Many of us here to hold your hand as necessary over the next weeks.
You poor poor thing. I'm so sorry for your loss.
I've been through a similar situation recently. I waited 2 weeks for an ERPC following my mmc at 12 weeks. This seemed so horrendous and unkind at the time. However, it is in response to a change in national nice guidelines. I think it is to a. Confirm the diagnosis (just incase you are earlier than you thought for some reason) and b. it gives you the best possible chance to have a natural misc.
In hind sight the wait wasn't too bad and actually allowed me to mental prepare and accept that my baby had died.

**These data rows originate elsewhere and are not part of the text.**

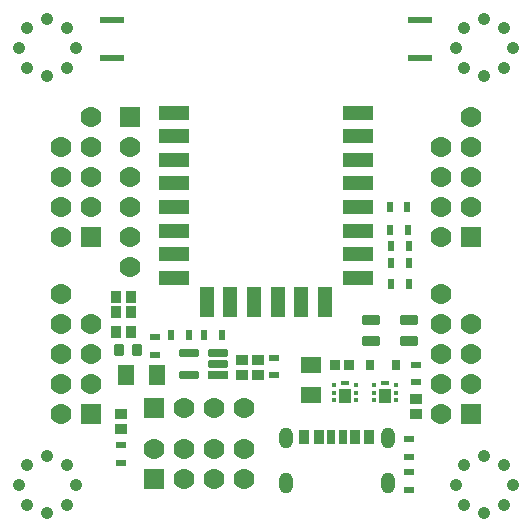
<source format=gbr>
%TF.GenerationSoftware,Altium Limited,Altium Designer,25.1.2 (22)*%
G04 Layer_Color=8388736*
%FSLAX43Y43*%
%MOMM*%
%TF.SameCoordinates,C73E9825-E1A6-41E5-9903-38CA47DD4C8D*%
%TF.FilePolarity,Negative*%
%TF.FileFunction,Soldermask,Top*%
%TF.Part,Single*%
G01*
G75*
%TA.AperFunction,SMDPad,CuDef*%
%ADD20R,1.800X1.400*%
%ADD21R,0.660X0.350*%
%ADD22R,1.100X1.250*%
%ADD23R,0.430X0.350*%
%ADD29R,1.400X1.800*%
%ADD63R,0.876X0.576*%
%ADD64R,0.576X0.876*%
%ADD67R,0.976X0.876*%
%TA.AperFunction,ComponentPad*%
G04:AMPARAMS|DCode=68|XSize=1.776mm|YSize=1.776mm|CornerRadius=0.888mm|HoleSize=0mm|Usage=FLASHONLY|Rotation=0.000|XOffset=0mm|YOffset=0mm|HoleType=Round|Shape=RoundedRectangle|*
%AMROUNDEDRECTD68*
21,1,1.776,0.000,0,0,0.0*
21,1,0.000,1.776,0,0,0.0*
1,1,1.776,0.000,0.000*
1,1,1.776,0.000,0.000*
1,1,1.776,0.000,0.000*
1,1,1.776,0.000,0.000*
%
%ADD68ROUNDEDRECTD68*%
%ADD69C,1.776*%
%ADD70R,1.776X1.776*%
G04:AMPARAMS|DCode=71|XSize=1.776mm|YSize=1.776mm|CornerRadius=0.888mm|HoleSize=0mm|Usage=FLASHONLY|Rotation=90.000|XOffset=0mm|YOffset=0mm|HoleType=Round|Shape=RoundedRectangle|*
%AMROUNDEDRECTD71*
21,1,1.776,0.000,0,0,90.0*
21,1,0.000,1.776,0,0,90.0*
1,1,1.776,0.000,0.000*
1,1,1.776,0.000,0.000*
1,1,1.776,0.000,0.000*
1,1,1.776,0.000,0.000*
%
%ADD71ROUNDEDRECTD71*%
%ADD72R,1.776X1.776*%
G04:AMPARAMS|DCode=73|XSize=1.176mm|YSize=1.776mm|CornerRadius=0.588mm|HoleSize=0mm|Usage=FLASHONLY|Rotation=0.000|XOffset=0mm|YOffset=0mm|HoleType=Round|Shape=RoundedRectangle|*
%AMROUNDEDRECTD73*
21,1,1.176,0.600,0,0,0.0*
21,1,0.000,1.776,0,0,0.0*
1,1,1.176,0.000,-0.300*
1,1,1.176,0.000,-0.300*
1,1,1.176,0.000,0.300*
1,1,1.176,0.000,0.300*
%
%ADD73ROUNDEDRECTD73*%
%ADD74C,1.076*%
%TA.AperFunction,SMDPad,CuDef*%
G04:AMPARAMS|DCode=75|XSize=1.576mm|YSize=0.876mm|CornerRadius=0.138mm|HoleSize=0mm|Usage=FLASHONLY|Rotation=0.000|XOffset=0mm|YOffset=0mm|HoleType=Round|Shape=RoundedRectangle|*
%AMROUNDEDRECTD75*
21,1,1.576,0.600,0,0,0.0*
21,1,1.300,0.876,0,0,0.0*
1,1,0.276,0.650,-0.300*
1,1,0.276,-0.650,-0.300*
1,1,0.276,-0.650,0.300*
1,1,0.276,0.650,0.300*
%
%ADD75ROUNDEDRECTD75*%
G04:AMPARAMS|DCode=76|XSize=0.726mm|YSize=1.676mm|CornerRadius=0.152mm|HoleSize=0mm|Usage=FLASHONLY|Rotation=270.000|XOffset=0mm|YOffset=0mm|HoleType=Round|Shape=RoundedRectangle|*
%AMROUNDEDRECTD76*
21,1,0.726,1.373,0,0,270.0*
21,1,0.422,1.676,0,0,270.0*
1,1,0.304,-0.686,-0.211*
1,1,0.304,-0.686,0.211*
1,1,0.304,0.686,0.211*
1,1,0.304,0.686,-0.211*
%
%ADD76ROUNDEDRECTD76*%
%ADD77R,1.676X0.726*%
%ADD78R,2.616X1.219*%
%ADD79R,1.219X2.616*%
G04:AMPARAMS|DCode=80|XSize=0.876mm|YSize=1.076mm|CornerRadius=0.138mm|HoleSize=0mm|Usage=FLASHONLY|Rotation=0.000|XOffset=0mm|YOffset=0mm|HoleType=Round|Shape=RoundedRectangle|*
%AMROUNDEDRECTD80*
21,1,0.876,0.800,0,0,0.0*
21,1,0.600,1.076,0,0,0.0*
1,1,0.276,0.300,-0.400*
1,1,0.276,-0.300,-0.400*
1,1,0.276,-0.300,0.400*
1,1,0.276,0.300,0.400*
%
%ADD80ROUNDEDRECTD80*%
%ADD81R,0.876X0.976*%
%ADD82R,0.701X0.906*%
%ADD83R,0.776X1.276*%
%ADD84R,0.836X1.276*%
%ADD85R,0.876X1.276*%
%ADD86R,0.834X0.888*%
%ADD87R,2.076X0.626*%
D20*
X25825Y13650D02*
D03*
Y11050D02*
D03*
D21*
X28722Y12075D02*
D03*
X32097D02*
D03*
D22*
X28722Y11015D02*
D03*
X32097D02*
D03*
D23*
X27787Y10650D02*
D03*
Y11300D02*
D03*
Y11950D02*
D03*
X29657D02*
D03*
Y11300D02*
D03*
Y10650D02*
D03*
X31162D02*
D03*
Y11300D02*
D03*
Y11950D02*
D03*
X33032D02*
D03*
Y11300D02*
D03*
Y10650D02*
D03*
D29*
X12775Y12750D02*
D03*
X10175D02*
D03*
D63*
X22657Y14261D02*
D03*
Y12761D02*
D03*
X9750Y6870D02*
D03*
Y5370D02*
D03*
X12575Y16000D02*
D03*
Y14500D02*
D03*
X34122Y3072D02*
D03*
Y4572D02*
D03*
X34682Y12156D02*
D03*
Y13656D02*
D03*
X34122Y7372D02*
D03*
Y5872D02*
D03*
D64*
X32600Y22225D02*
D03*
X34100D02*
D03*
X32600Y20457D02*
D03*
X34100D02*
D03*
X33975Y27000D02*
D03*
X32475D02*
D03*
X32550Y25075D02*
D03*
X34050D02*
D03*
X34100Y23675D02*
D03*
X32600D02*
D03*
X18293Y16150D02*
D03*
X16793D02*
D03*
X15475D02*
D03*
X13975D02*
D03*
D67*
X21319Y14061D02*
D03*
Y12761D02*
D03*
X19982Y14061D02*
D03*
Y12761D02*
D03*
X34682Y10783D02*
D03*
Y9483D02*
D03*
X9750Y9500D02*
D03*
Y8200D02*
D03*
D68*
X39340Y17120D02*
D03*
X36800D02*
D03*
X39340Y14580D02*
D03*
Y12040D02*
D03*
X36800D02*
D03*
Y14580D02*
D03*
Y9500D02*
D03*
X10500Y29580D02*
D03*
Y32120D02*
D03*
Y21960D02*
D03*
Y24500D02*
D03*
Y27040D02*
D03*
X7200Y34660D02*
D03*
X4660Y24500D02*
D03*
X7200Y27040D02*
D03*
X4660D02*
D03*
X7200Y29580D02*
D03*
X4660D02*
D03*
X7200Y32120D02*
D03*
X4660D02*
D03*
Y9500D02*
D03*
X7200Y12040D02*
D03*
X4660D02*
D03*
X7200Y14580D02*
D03*
X4660D02*
D03*
X7200Y17120D02*
D03*
X4660D02*
D03*
Y19660D02*
D03*
X39340Y34660D02*
D03*
X36800Y24500D02*
D03*
X39340Y27040D02*
D03*
X36800D02*
D03*
X39340Y29580D02*
D03*
X36800D02*
D03*
X39340Y32120D02*
D03*
X36800D02*
D03*
D69*
Y19660D02*
D03*
D70*
X39340Y9500D02*
D03*
X10500Y34660D02*
D03*
X7200Y24500D02*
D03*
Y9500D02*
D03*
X39340Y24500D02*
D03*
D71*
X20120Y10000D02*
D03*
X17580D02*
D03*
X15040D02*
D03*
X12500Y6540D02*
D03*
X15040Y4000D02*
D03*
Y6540D02*
D03*
X17580Y4000D02*
D03*
Y6540D02*
D03*
X20120Y4000D02*
D03*
Y6540D02*
D03*
D72*
X12500Y10000D02*
D03*
Y4000D02*
D03*
D73*
X32320Y3650D02*
D03*
X23680D02*
D03*
X32320Y7450D02*
D03*
X23680D02*
D03*
D74*
X5197Y38803D02*
D03*
X5900Y40500D02*
D03*
X5197Y42197D02*
D03*
X3500Y42900D02*
D03*
X1803Y42197D02*
D03*
X1100Y40500D02*
D03*
X1803Y38803D02*
D03*
X3500Y38100D02*
D03*
X42197Y38803D02*
D03*
X42900Y40500D02*
D03*
X42197Y42197D02*
D03*
X40500Y42900D02*
D03*
X38803Y42197D02*
D03*
X38100Y40500D02*
D03*
X38803Y38803D02*
D03*
X40500Y38100D02*
D03*
X42197Y1803D02*
D03*
X42900Y3500D02*
D03*
X42197Y5197D02*
D03*
X40500Y5900D02*
D03*
X38803Y5197D02*
D03*
X38100Y3500D02*
D03*
X38803Y1803D02*
D03*
X40500Y1100D02*
D03*
X5197Y1803D02*
D03*
X5900Y3500D02*
D03*
X5197Y5197D02*
D03*
X3500Y5900D02*
D03*
X1803Y5197D02*
D03*
X1100Y3500D02*
D03*
X1803Y1803D02*
D03*
X3500Y1100D02*
D03*
D75*
X30860Y17415D02*
D03*
Y15635D02*
D03*
X34140D02*
D03*
Y17415D02*
D03*
D76*
X15482Y12750D02*
D03*
Y14650D02*
D03*
X17982D02*
D03*
Y13700D02*
D03*
D77*
Y12750D02*
D03*
D78*
X29761Y35000D02*
D03*
X14250Y23000D02*
D03*
Y25000D02*
D03*
Y27000D02*
D03*
Y29000D02*
D03*
Y31000D02*
D03*
Y33000D02*
D03*
Y35000D02*
D03*
X29761Y33000D02*
D03*
Y31000D02*
D03*
Y29000D02*
D03*
Y27000D02*
D03*
Y25000D02*
D03*
Y23000D02*
D03*
Y21000D02*
D03*
X14250D02*
D03*
D79*
X17000Y19000D02*
D03*
X19000D02*
D03*
X21000D02*
D03*
X23000D02*
D03*
X25000D02*
D03*
X27000D02*
D03*
D80*
X9575Y14875D02*
D03*
X11075D02*
D03*
D81*
X10575Y19375D02*
D03*
X9275D02*
D03*
X10575Y18100D02*
D03*
X9275D02*
D03*
X10575Y16425D02*
D03*
X9275D02*
D03*
D82*
X30807Y13656D02*
D03*
X33032D02*
D03*
D83*
X28500Y7530D02*
D03*
X27500D02*
D03*
D84*
X29520D02*
D03*
X26480D02*
D03*
D85*
X30750D02*
D03*
X25250D02*
D03*
D86*
X27823Y13650D02*
D03*
X29077D02*
D03*
D87*
X35075Y42875D02*
D03*
Y39625D02*
D03*
X9000D02*
D03*
Y42875D02*
D03*
%TF.MD5,ae23f58384bf8d8194efcb261a8fd048*%
M02*

</source>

I'm sorry you haven't found the care acceptable. Maybe it's worth trying to talk to your gp. They can often call up on your behalf and find out directly what can be done to help you?
I also had lots of waiting around. Sadly it's just the nature if the nhs I hope you get kind and compassionate care. Best of luck
Thanks to you both for your replies and I'm sorry you have had to go through this too. I'm just trying to keep busy and not think about it too much, but the waiting is horrible. I think you are both right, it is a sad indication of the state of our nhs that women need to wait so long for this treatment, and I think I will write to the hospital afterwards to give them my feedback, as there is definitely much that could be improved upon. Your comments are much appreciated, it's comforting to know you are not alone in these experiences xx
Lots of love. You will get through it, not that it feels like it now.
I think writing a letter is a great idea.